_TRY IT_
Verbatim output of the lines below is required, with the images omitted.
^^^^^^^^^^^^^^^^
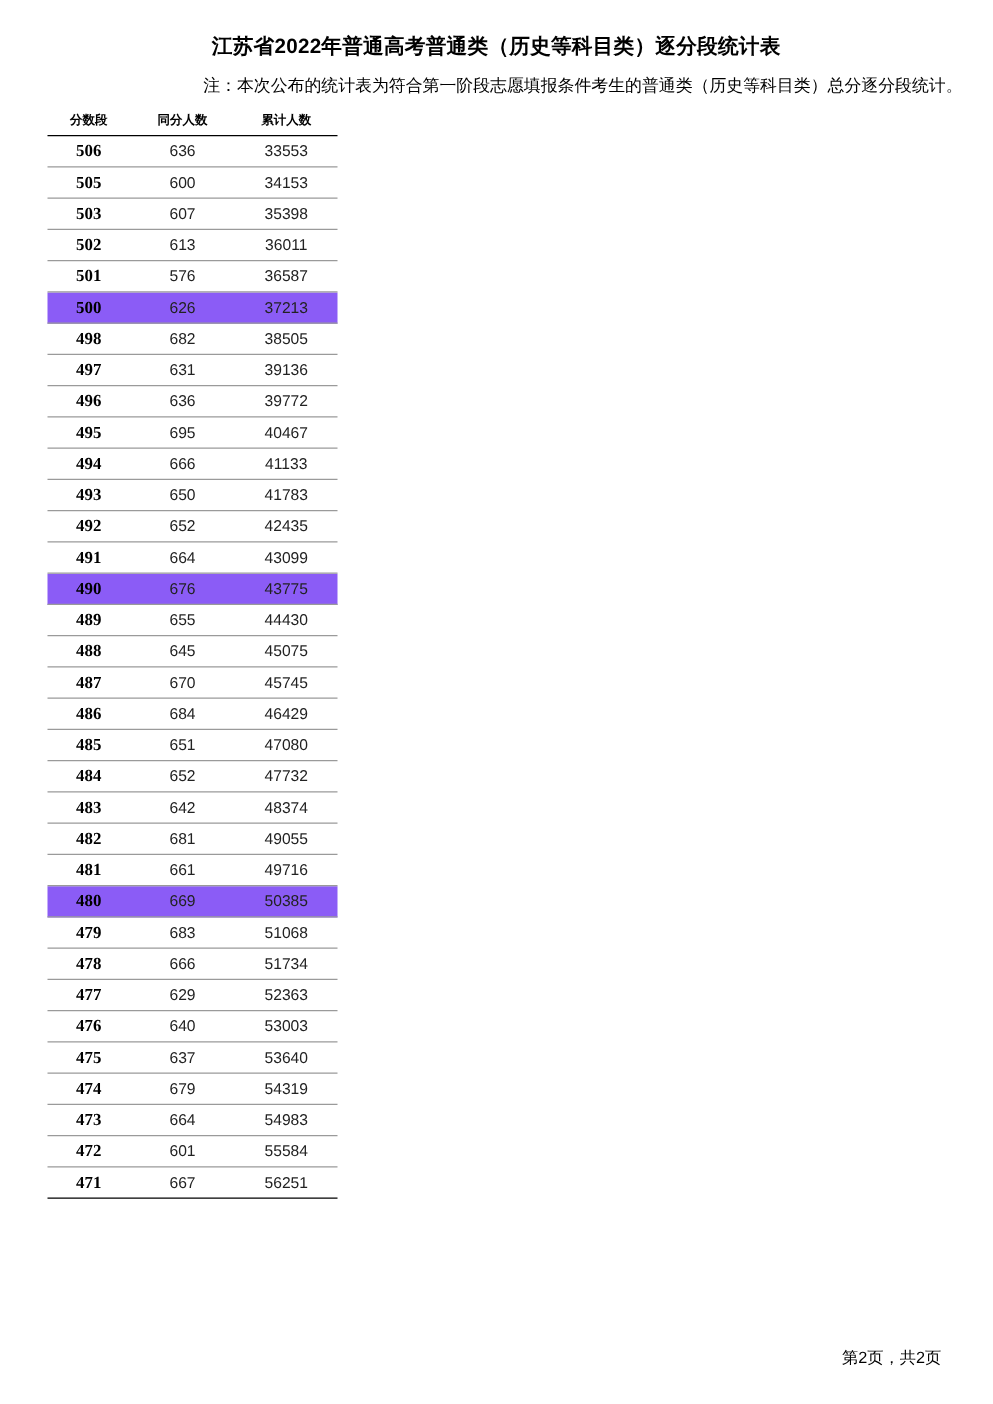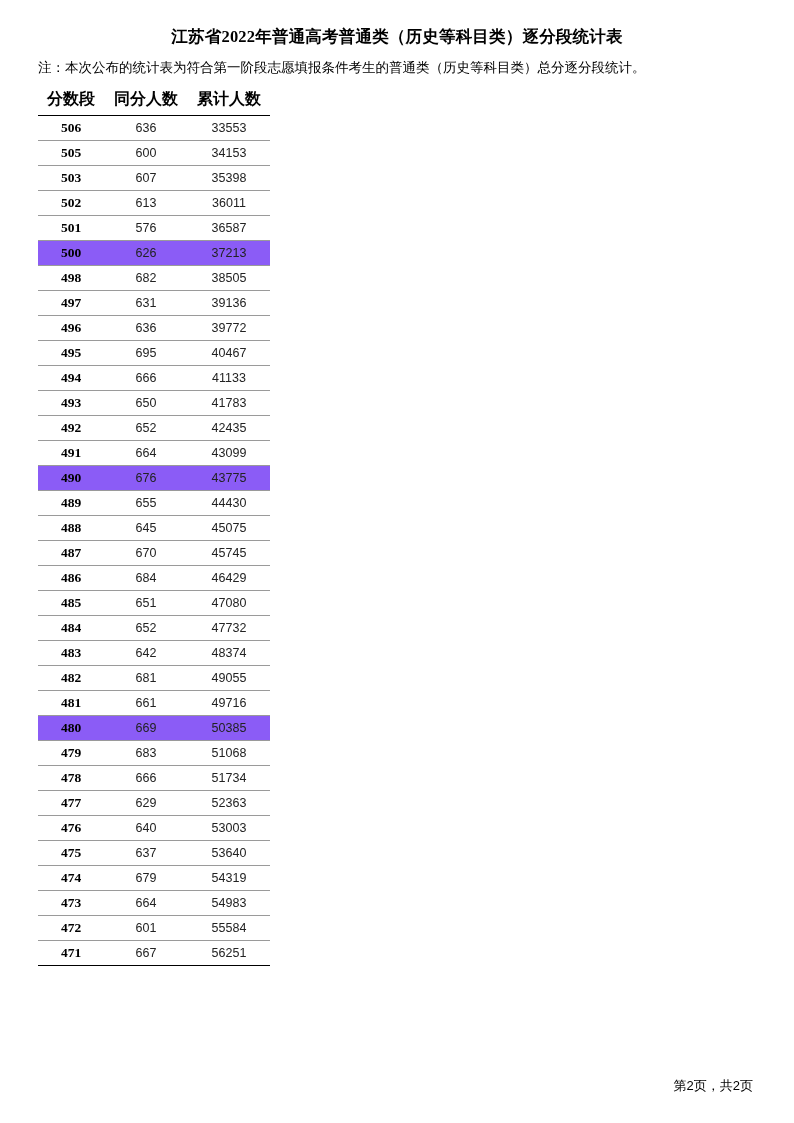--- a/index.html
+++ b/index.html
@@ -23,7 +23,7 @@
   }
   .doc-title {
     text-align: center;
-    font-family: Liberation Serif, serif;
+    font-family: Liberation Sans, sans-serif;
     font-weight: bold;
     font-size: 16.5px;
     letter-spacing: 0.2px;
^^^^^^^^^^^^^^^^
_YOUR SOLUTION_
--- a/index.html
+++ b/index.html
@@ -23,7 +23,7 @@
   }
   .doc-title {
     text-align: center;
-    font-family: Liberation Serif, serif;
+    font-family: Liberation Sans, sans-serif;
     font-weight: bold;
     font-size: 16.5px;
     letter-spacing: 0.2px;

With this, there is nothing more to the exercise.